*** Opening SOURCE DATA ***

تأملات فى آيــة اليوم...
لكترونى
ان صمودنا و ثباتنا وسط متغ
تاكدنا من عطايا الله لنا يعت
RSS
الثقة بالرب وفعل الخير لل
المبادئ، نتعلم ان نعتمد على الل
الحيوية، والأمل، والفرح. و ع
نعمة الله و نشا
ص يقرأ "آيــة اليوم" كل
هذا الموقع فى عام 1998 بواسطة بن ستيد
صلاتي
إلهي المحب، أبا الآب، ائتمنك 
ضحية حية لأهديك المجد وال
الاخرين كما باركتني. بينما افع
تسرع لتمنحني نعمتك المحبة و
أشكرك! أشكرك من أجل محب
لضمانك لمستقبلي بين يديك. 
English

*** Closing SOURCE DATA ***
*** Opening SOURCE DATA ***

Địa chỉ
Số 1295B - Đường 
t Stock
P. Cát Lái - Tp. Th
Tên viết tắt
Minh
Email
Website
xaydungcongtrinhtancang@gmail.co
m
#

*** Closing SOURCE DATA ***

[WHAT IS BEING ASKED]: A single number is the whole answer: the tally of lines above that contain "الله".

[YOUR RESPONSE]: 2